§ **Directions for this task**
Gather every line in the records below that contains the word "Marketplace" and copy each such line. Case counts.

(Information given begins)

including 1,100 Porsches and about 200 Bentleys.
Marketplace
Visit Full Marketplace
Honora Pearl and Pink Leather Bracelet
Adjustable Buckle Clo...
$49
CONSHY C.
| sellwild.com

(Information given ends)
(Information given begins)

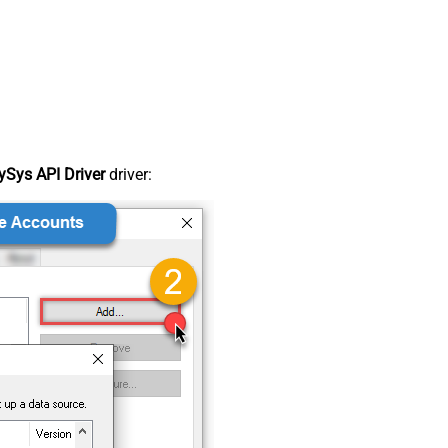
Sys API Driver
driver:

(Information given ends)

§ **Exercise output**
Marketplace
Visit Full Marketplace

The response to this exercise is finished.